### Selected excerpt:
◆ ◆ ◆

Hey Michael,

Since your eval solution essentially "cookie-cutters" out maps, each with 
the same keys, as fast as it can, I was playing around with what would 
happen if you used records, and I cobbled together something that appears 
to run twice as fast as the eval approach:

(defn read-to-structs [rows]
  (let [headers (->>
                  rows
                  first
                  (take-while (complement #{""}))
                  (map keyword))
        s (apply create-struct headers)]
    (for [row (rest rows)]
      (apply struct s row))))


Here are comparative timings:

(time-fn read-to-maps)
"Elapsed time: 4871.02175 msecs"
=> nil
(time-fn read-to-maps-partial)
"Elapsed time: 4814.730643 msecs"
=> nil
(time-fn read-to-maps-fn)
"Elapsed time: 4815.230087 msecs"
=> nil
(time-fn read-to-maps-eval)
"Elapsed time: 2466.048578 msecs"
=> nil
(time-fn read-to-structs)
"Elapsed time: 1273.462618 msecs"

I didn't test it too much, but it passed this:

(= (read-to-maps csv-fix) (read-to-structs csv-fix))
=> true

On Friday, October 10, 2014 4:21:01 PM UTC-4, Michael Blume wrote:
>
> https://github.com/MichaelBlume/eval-speed
>
> eval-speed.core=> (time-fn read-to-maps)
> "Elapsed time: 5551.011069 msecs"
> nil
> eval-speed.core=> (time-fn read-to-maps-fn)
> "Elapsed time: 5587.256991 msecs"
> nil
> eval-speed.core=> (time-fn read-to-maps-partial)
> "Elapsed time: 5606.649172 msecs"
> nil
> eval-speed.core=> (time-fn read-to-maps-eval)
> "Elapsed time: 2627.521592 msecs"
> nil
>
> Ben, I'd still like to understand exactly what work the CPU is doing in 
> the uneval'd version that it's skipping in the eval'd version. It seems 
> like in the generated bytecode there's going to be *some* concept of 
> iterating through the row in either case, if only as part of the 
> destructuring process.

◆ ◆ ◆

### Data provided:
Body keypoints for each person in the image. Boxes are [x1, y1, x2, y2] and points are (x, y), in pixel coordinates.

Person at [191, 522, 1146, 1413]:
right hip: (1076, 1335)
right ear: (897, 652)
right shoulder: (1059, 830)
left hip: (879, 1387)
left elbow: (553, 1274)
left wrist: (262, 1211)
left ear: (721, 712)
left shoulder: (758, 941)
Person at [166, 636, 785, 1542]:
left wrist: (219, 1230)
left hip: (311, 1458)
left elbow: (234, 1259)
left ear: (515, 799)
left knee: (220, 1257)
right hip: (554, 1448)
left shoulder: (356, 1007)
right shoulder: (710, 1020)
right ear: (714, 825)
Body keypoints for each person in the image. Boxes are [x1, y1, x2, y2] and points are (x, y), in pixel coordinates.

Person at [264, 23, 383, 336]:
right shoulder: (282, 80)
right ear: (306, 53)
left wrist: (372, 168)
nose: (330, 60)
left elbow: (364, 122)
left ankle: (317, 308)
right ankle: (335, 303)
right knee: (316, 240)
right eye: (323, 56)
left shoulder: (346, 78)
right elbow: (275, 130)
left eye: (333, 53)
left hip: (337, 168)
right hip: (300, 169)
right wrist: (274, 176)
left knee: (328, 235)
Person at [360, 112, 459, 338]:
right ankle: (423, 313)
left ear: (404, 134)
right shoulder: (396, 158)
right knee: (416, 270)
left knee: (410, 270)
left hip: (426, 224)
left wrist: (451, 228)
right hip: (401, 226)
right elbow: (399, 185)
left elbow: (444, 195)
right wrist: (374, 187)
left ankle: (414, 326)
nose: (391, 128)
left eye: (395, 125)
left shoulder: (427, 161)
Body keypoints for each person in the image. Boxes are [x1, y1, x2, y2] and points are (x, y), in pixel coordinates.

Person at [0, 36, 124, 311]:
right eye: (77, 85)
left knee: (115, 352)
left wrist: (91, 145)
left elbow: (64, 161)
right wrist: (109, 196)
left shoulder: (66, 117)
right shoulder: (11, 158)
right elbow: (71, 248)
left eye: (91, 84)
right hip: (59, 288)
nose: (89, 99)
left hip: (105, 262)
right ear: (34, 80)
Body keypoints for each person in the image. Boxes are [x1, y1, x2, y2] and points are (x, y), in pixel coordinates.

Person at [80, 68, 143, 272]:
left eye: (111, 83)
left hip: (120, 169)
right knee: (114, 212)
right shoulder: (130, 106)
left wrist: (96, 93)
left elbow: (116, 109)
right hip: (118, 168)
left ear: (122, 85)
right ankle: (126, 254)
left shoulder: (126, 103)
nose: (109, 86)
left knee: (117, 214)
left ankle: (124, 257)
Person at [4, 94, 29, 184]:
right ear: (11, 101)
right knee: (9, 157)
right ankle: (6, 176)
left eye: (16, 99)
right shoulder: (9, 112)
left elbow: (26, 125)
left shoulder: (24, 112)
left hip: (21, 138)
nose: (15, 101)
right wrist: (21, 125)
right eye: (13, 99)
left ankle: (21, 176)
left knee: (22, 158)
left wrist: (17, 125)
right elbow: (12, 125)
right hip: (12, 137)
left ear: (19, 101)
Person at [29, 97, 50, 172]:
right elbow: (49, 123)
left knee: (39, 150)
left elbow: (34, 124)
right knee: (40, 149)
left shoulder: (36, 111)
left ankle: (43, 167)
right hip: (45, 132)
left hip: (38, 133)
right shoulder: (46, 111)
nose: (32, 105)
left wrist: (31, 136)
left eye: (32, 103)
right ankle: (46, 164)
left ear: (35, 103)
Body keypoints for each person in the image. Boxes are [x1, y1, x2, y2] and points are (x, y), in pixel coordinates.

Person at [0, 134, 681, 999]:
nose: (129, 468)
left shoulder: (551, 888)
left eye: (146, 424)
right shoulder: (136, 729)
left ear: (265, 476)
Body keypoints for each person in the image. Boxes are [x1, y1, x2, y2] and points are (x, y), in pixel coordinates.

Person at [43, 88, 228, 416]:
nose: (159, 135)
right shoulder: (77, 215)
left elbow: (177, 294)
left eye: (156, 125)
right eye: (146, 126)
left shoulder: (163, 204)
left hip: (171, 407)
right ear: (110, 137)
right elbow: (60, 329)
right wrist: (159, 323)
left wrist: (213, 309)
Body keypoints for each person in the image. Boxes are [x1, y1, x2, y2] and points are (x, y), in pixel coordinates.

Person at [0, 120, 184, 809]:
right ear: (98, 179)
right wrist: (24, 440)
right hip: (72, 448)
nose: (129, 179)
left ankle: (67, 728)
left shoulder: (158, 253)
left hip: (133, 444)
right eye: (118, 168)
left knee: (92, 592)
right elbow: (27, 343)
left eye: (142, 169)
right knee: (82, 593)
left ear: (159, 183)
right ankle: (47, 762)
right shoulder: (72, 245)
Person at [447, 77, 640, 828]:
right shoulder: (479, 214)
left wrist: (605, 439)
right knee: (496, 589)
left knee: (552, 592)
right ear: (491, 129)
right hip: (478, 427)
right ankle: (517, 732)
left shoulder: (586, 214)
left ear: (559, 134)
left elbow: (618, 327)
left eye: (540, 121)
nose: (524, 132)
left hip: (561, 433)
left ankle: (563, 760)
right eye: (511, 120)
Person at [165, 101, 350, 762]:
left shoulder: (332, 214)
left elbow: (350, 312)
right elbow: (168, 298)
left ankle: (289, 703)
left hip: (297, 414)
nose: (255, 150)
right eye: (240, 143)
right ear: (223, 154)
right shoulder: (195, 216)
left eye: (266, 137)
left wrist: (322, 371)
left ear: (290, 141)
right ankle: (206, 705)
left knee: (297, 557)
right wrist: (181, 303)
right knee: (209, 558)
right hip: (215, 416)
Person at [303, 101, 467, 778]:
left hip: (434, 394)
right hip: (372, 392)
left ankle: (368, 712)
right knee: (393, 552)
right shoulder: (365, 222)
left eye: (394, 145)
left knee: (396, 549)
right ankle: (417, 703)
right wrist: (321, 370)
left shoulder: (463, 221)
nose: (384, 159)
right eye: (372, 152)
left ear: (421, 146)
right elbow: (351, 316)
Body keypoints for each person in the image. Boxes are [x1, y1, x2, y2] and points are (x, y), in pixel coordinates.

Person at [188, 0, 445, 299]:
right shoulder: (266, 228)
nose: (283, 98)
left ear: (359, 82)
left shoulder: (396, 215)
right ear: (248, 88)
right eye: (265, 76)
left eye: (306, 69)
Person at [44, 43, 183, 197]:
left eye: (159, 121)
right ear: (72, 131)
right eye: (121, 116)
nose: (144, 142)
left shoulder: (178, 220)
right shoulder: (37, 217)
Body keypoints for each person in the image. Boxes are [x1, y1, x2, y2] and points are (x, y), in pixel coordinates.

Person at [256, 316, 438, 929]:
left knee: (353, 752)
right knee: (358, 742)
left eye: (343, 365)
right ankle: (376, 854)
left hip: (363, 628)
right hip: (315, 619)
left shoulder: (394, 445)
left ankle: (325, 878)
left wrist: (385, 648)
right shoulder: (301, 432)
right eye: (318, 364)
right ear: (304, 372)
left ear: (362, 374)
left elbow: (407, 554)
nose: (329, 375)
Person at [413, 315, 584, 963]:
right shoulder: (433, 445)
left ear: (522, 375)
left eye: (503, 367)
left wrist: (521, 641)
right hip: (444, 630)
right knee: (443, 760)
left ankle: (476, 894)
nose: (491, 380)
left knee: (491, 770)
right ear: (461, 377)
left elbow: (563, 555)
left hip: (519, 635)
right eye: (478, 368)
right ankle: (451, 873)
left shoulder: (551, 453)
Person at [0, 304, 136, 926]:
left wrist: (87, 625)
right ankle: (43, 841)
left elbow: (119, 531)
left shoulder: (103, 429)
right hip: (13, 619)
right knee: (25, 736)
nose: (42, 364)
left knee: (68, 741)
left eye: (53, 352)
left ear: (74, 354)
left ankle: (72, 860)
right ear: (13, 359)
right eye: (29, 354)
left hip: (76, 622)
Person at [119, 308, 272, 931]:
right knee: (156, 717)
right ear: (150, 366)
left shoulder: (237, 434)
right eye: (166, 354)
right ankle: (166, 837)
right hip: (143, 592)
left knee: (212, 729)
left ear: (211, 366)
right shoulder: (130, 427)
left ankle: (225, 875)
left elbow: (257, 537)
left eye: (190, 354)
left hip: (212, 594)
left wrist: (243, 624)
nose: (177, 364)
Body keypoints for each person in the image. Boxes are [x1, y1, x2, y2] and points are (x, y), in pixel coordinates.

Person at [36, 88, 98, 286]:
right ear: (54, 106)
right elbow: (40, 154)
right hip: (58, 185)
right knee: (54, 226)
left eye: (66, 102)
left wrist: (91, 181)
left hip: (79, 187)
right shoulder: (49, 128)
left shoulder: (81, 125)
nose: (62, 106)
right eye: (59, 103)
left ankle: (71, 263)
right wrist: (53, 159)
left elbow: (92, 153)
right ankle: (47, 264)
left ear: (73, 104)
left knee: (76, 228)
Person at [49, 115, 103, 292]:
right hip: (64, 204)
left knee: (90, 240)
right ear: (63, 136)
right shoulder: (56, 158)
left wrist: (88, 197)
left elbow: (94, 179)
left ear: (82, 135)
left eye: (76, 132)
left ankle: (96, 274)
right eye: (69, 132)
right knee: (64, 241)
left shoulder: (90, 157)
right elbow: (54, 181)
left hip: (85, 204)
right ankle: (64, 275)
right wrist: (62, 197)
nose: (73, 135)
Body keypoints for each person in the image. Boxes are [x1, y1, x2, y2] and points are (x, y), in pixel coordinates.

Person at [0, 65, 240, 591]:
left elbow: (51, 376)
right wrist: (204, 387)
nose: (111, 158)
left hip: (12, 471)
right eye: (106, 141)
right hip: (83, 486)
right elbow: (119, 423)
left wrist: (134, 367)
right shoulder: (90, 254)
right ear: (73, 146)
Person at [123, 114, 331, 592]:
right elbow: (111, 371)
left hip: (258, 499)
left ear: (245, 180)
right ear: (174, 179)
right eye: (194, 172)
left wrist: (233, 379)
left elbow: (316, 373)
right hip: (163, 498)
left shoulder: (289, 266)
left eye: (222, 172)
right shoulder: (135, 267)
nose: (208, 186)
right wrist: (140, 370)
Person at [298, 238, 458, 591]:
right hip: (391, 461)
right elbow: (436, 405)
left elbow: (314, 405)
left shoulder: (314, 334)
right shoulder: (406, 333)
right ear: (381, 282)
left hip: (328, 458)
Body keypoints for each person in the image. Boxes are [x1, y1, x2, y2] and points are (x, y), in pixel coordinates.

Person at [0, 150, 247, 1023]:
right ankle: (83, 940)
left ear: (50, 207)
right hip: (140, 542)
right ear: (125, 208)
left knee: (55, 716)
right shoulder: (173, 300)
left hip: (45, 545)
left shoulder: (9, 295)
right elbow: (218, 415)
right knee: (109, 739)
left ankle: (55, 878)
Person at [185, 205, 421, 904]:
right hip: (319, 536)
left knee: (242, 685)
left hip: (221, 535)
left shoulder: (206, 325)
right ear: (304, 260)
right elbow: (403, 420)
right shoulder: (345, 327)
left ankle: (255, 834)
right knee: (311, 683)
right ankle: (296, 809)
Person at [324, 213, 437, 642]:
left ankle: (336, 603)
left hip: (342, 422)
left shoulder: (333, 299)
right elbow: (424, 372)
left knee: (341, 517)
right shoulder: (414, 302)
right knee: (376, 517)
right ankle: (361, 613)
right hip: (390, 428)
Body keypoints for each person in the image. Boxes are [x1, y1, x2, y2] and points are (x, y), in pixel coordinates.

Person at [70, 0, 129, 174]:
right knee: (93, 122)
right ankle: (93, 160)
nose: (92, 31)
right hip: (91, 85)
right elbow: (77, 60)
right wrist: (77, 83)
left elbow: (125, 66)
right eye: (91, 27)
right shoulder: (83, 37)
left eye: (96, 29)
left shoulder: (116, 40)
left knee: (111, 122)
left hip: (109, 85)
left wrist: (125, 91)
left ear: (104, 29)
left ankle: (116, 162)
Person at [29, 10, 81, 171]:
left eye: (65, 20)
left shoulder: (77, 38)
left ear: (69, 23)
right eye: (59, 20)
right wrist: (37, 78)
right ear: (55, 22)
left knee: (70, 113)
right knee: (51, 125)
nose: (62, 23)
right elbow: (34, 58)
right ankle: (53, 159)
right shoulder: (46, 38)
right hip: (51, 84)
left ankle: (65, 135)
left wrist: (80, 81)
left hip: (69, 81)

◆ ◆ ◆

### Task 1:
In the forum post on Clojure eval speed, list every function name passed to time-fn in the comparative timings that come before the quoted message.
### Task 2:
Carry on the forum post on Clojure eval speed from its final sentence.

### Answer section 1:
read-to-maps
read-to-maps-partial
read-to-maps-fn
read-to-maps-eval
read-to-structs

### Answer section 2:
>
>
> On Friday, October 10, 2014 1:07:08 PM UTC-7, Ben wrote:
>>
>> I believe it's because the `mapper` function is just creating and 
>> returning a map literal. The "mapper" function in the evaled version is 
>> something like this:
>>
>> user> (def names '[n1 n2 n3 n4])
>> #'user/names
>> user> (def headers '[h1 h2 h3 h4])
>> #'user/headers
>> user> `(fn [[~@names]] ~(zipmap headers names))
>> (clojure.core/fn [[n1 n2 n3 n4]] {h4 n4, h3 n3, h2 n2, h1 n1})   ;; just 
>> a map literal, whose keys are already known.
>>
>> Whereas in the first version, zipmap has to be called, iterating over 
>> headers and names each time.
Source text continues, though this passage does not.